Im vierten Teil werden Wirtschaft und Gesellschaft der Kurden unter besonderer Berücksichtigung der Verhältnisse im Südosten der Türkei analysiert. Ausgehend von der sozioökonomischen Lage werden die Auswirkungen der Modernisierung und gesellschaftlichen Differenzierung dargestellt. Zentrale Instanzen der sozialen Organisation wie Haushalt und Familie werden ebenso vorgestellt wie unterschiedliche Produktions- und Lebensformen. Auch die für die kurdische Gesellschaft immer noch relevanten traditionellen Stammes- und Führungsstrukturen werden ausführlich erläutert. Die Akzentsetzung auf die Türkei bot sich aus zwei Gründen an. Zum einen konnte aus eigener Feldforschung geschöpft werden; zum anderen ist über die Kurden in der Türkei sehr viel mehr bekannt als über jene in den anderen Staaten. Dies liegt nicht zuletzt daran, dass die Türkei trotz aller Einschränkungen eine kritische Öffentlichkeit besitzt, die begonnen hat, die kurdische Frage zu diskutieren. Letzthin haben Vorschläge der gegenwärtigen Regierung und des Präsidenten Hoffnungen auf eine Gewährung umfassender kultureller Rechte für die Kurden geweckt.

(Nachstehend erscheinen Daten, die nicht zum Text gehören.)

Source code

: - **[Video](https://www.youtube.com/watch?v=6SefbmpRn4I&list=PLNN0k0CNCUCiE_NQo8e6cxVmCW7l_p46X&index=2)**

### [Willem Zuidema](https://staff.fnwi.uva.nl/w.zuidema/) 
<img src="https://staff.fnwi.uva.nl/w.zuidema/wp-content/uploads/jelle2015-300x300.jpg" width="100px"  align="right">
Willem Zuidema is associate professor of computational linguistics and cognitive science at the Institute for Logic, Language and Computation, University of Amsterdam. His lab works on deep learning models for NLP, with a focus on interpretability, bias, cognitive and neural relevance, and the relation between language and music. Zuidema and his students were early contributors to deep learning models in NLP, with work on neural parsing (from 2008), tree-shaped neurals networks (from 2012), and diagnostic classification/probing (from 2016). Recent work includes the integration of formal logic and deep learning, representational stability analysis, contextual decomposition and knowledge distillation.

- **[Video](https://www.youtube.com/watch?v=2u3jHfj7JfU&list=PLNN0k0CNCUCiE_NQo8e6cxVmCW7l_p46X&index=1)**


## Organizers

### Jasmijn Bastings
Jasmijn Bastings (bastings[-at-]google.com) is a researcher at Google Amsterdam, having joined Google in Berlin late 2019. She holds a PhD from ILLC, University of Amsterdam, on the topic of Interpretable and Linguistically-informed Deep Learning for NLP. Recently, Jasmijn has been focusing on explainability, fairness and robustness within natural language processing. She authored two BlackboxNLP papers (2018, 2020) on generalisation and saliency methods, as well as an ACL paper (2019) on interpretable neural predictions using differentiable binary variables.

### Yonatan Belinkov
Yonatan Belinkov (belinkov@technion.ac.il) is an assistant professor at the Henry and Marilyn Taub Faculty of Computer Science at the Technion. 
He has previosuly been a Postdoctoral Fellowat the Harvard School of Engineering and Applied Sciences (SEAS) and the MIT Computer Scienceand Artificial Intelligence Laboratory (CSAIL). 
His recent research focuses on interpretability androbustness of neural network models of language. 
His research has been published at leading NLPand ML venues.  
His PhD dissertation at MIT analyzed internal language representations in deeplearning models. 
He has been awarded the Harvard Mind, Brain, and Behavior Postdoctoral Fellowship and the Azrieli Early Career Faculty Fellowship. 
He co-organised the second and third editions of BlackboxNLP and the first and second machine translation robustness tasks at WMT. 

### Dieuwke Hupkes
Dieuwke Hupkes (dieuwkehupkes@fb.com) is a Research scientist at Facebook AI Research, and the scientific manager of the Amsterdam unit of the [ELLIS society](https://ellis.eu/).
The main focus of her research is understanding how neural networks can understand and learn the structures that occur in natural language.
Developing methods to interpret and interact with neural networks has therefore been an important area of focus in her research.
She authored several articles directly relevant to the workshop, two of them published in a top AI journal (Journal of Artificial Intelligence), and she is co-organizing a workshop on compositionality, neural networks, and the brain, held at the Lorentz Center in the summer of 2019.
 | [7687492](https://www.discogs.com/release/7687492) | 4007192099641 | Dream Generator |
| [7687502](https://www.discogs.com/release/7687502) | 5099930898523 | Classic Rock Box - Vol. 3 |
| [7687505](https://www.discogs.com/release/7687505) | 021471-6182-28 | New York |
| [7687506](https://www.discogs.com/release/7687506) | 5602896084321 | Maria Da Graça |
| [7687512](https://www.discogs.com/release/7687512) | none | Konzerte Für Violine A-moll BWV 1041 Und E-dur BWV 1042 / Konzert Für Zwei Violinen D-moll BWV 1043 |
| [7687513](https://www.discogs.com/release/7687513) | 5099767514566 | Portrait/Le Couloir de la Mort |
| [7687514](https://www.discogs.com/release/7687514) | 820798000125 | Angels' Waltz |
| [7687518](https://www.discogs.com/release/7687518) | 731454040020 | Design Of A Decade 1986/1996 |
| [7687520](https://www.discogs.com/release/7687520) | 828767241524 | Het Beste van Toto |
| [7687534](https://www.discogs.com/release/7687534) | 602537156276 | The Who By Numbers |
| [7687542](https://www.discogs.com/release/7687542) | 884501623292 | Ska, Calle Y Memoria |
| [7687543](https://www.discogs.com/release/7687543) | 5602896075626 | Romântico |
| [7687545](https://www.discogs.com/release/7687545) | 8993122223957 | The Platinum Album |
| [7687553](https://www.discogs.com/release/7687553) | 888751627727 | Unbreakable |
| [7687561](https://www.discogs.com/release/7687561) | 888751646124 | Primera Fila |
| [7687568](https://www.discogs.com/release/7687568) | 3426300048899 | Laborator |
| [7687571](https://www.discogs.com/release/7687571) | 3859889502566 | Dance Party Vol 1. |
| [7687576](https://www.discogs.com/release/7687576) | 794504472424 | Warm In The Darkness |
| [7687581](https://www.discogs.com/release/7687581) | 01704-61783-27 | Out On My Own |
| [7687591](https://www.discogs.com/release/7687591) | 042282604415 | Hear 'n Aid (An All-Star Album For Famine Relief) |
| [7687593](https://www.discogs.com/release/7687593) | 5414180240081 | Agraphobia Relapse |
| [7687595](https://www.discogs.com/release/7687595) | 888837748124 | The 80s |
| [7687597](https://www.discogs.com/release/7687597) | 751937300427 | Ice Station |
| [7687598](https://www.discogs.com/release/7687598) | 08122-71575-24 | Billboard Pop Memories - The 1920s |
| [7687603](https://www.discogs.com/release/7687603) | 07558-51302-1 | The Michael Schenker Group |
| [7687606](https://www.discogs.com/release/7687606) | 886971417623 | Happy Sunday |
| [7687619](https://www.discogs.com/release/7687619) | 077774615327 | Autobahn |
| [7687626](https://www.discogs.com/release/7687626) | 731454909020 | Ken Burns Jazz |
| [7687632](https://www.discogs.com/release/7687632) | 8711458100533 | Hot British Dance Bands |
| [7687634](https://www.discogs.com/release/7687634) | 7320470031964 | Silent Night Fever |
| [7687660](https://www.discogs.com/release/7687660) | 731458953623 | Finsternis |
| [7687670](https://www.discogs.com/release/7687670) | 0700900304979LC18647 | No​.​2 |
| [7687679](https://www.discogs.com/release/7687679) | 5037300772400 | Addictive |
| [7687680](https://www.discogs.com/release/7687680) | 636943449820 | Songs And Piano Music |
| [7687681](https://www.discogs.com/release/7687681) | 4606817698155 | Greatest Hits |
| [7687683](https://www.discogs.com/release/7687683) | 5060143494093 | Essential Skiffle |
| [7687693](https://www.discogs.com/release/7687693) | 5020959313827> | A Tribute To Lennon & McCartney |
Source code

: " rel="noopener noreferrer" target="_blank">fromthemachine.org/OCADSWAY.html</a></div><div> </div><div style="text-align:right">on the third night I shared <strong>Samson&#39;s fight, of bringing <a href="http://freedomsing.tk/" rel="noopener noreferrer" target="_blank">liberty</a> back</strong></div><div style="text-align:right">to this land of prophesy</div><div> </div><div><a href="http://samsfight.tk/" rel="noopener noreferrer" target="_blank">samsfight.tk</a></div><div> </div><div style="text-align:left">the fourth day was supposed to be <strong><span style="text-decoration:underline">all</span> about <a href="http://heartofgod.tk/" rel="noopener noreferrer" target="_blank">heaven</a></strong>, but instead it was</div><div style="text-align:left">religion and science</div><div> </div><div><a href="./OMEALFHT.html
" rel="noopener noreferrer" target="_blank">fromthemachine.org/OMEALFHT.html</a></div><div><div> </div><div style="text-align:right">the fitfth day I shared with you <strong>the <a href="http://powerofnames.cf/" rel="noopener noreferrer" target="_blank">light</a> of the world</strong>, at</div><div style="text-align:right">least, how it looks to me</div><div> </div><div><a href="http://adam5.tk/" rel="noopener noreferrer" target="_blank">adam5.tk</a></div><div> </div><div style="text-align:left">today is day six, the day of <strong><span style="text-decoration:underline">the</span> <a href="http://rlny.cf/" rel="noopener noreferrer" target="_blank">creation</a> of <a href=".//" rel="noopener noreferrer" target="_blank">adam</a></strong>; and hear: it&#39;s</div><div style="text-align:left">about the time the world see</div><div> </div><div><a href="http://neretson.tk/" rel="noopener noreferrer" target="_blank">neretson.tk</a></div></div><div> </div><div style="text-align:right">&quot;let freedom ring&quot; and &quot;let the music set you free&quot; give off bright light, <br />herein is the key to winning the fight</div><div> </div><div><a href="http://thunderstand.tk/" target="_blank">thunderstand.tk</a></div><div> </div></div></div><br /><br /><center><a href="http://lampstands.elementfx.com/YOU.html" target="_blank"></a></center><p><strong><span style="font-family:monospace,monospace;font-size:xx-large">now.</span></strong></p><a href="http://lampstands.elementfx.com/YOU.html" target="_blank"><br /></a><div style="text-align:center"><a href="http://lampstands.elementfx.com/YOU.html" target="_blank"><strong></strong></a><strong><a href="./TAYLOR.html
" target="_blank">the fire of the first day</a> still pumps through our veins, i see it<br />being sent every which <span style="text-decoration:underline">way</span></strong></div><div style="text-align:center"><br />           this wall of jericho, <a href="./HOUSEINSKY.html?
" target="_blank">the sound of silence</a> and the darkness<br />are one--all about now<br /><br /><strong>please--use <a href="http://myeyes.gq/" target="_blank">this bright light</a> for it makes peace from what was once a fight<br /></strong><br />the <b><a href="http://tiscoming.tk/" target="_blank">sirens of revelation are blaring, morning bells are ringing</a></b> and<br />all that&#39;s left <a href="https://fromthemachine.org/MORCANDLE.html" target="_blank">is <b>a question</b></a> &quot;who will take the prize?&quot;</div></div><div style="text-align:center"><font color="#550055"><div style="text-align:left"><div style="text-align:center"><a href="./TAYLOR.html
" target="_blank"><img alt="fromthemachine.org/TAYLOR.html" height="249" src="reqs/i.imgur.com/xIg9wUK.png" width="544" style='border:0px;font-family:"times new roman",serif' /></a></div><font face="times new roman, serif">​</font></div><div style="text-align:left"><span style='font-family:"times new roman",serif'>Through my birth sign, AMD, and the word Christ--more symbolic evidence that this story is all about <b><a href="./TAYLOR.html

Der Begriff Kurdistan ist umstritten. Der Einfachheit halber verwenden wir ihn zur Bezeichnung des Gebiets, in dem Kurden, in veränderlicher Zahl und nicht immer die Mehrheit bildend, leben. Zu einem so verstandenen Kurdistan zählen große Teile der Ost- und Südost-Türkei, Nordwest-Irans und des Nord-Irak.
Die Teile I bis III wurden von Martin Strohmeier verfasst, Teil IV von Lale Yalçın-Heckmann. Das Kapitel 1 (Teil III) über die Kurden in der Türkei und die Einleitung entstanden in Zusammenarbeit. Da der Anmerkungsapparat möglichst knapp gehalten werden sollte, wurde auf Einzelnachweise teilweise verzichtet.
Die Autoren danken Dr. Harald Schüler (Nürnberg) für die Erstellung der Karten «Provinzratswahlen 2009, Stimmanteile der DTP (Partei der demokratischen Gesellschaft)», «Geschätzter Anteil der Einwohner kurdischer Muttersprache 1990» und seine Hilfen bei der Interpretation statistischer Fragen. Dank gilt auch unserer ersten Leserin Angela Zerbe und Dr. Bärbel Reuter für ihre Mitarbeit an den Korrekturen. Dr. Ludwig Paul (Göttingen) und Dr. Walter Posch (Bamberg) haben wertvolle Hinweise beigesteuert.
Die Idee zu diesem Buch geht zurück auf Gespräche mit Professor Dr. Ulrich Haarmann (Direktor des Geisteswissenschaftlichen Zentrums Moderner Orient in Berlin), der auch die Kontakte zum Verlag C.H.Beck hergestellt hat. Zur Bestürzung seiner Kollegen und Freunde, denen er fachlich und menschlich stets Vorbild war, ist er am 4. Juni 1999 im Alter von 56 Jahren einem schweren Leiden erlegen.